Pressure Dependence of Structural Behavior and Electronic Properties in Double Perovskite Ba₂SmSbO₆

Understanding the structural behavior of double perovskites plays a pivotal role in optimizing their optical, electrical, and magnetic properties, especially when the effects of external parameters are considered. In this work, we report the high-pressure phase transition, the light absorption, and the bandgap of double perovskite Ba2SmSbO6 investigated by using in situ high-pressure synchrotron X-ray diffraction and Raman and ultraviolet-visible (UV-vis) absorption spectroscopy measurements up to 40 GPa. We found that pressure induces the phase transition from a cubic Fm-3m to a tetragonal I4/m at 8.6-12.8 GPa, as accompanied by the splitting and broadening of the diffraction peaks. The evolution of various modes in the Raman spectra and the enthalpy calculations support the phase transition of Ba2SmSbO6 under compression.
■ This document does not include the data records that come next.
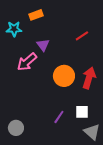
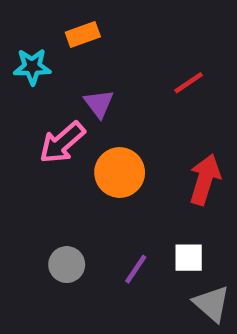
orange circle: (64, 76) -> (120, 173), moved
gray circle: (16, 128) -> (67, 265), moved

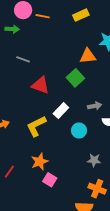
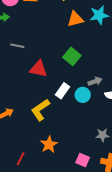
orange triangle: (88, 56) -> (75, 19), moved
cyan circle: (79, 131) -> (83, 95), moved
pink square: (50, 180) -> (83, 160), moved

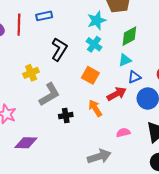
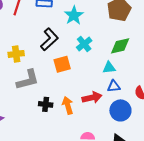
cyan star: (97, 20) -> (74, 15), moved, turned -30
orange square: (90, 75) -> (62, 64), moved, turned 30
black cross: (66, 116) -> (46, 104), moved

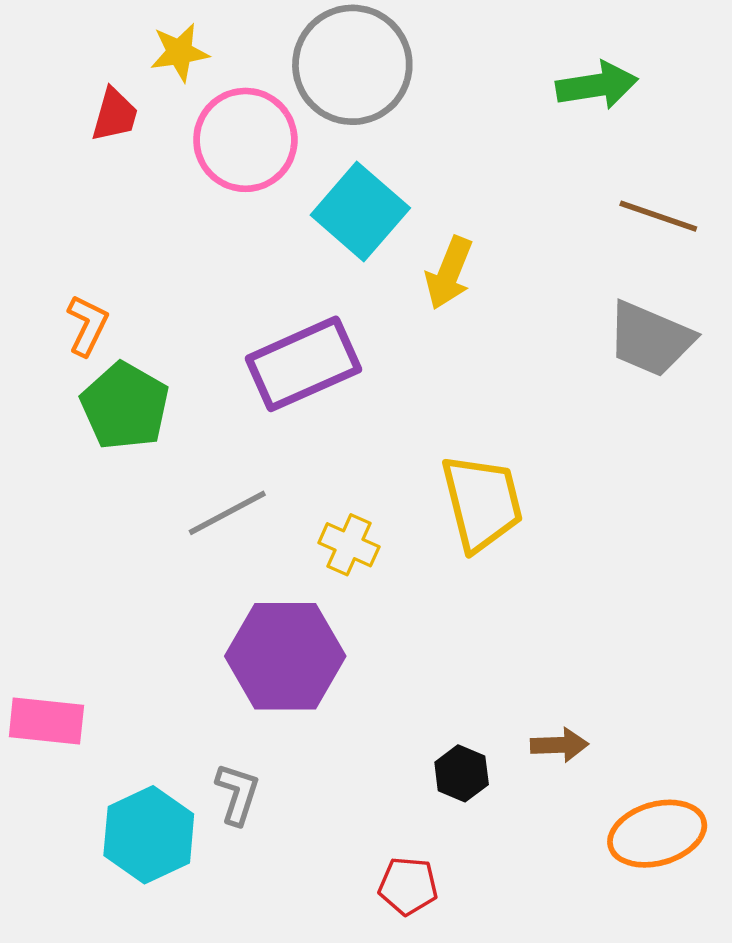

The analysis of UV-vis absorption spectroscopy reveals that the bandgap as a pressure of function is closely related to the phase transition. Calculation results demonstrate that the pressure-induced variation of the electronic structure mainly stems from the contribution of conduction states in Ba2SmSbO6. Our investigations provide a fundamental understanding of the structure-property modulation in Ba2SmSbO6 under high pressure and will functionalize a new application-pressure sensor.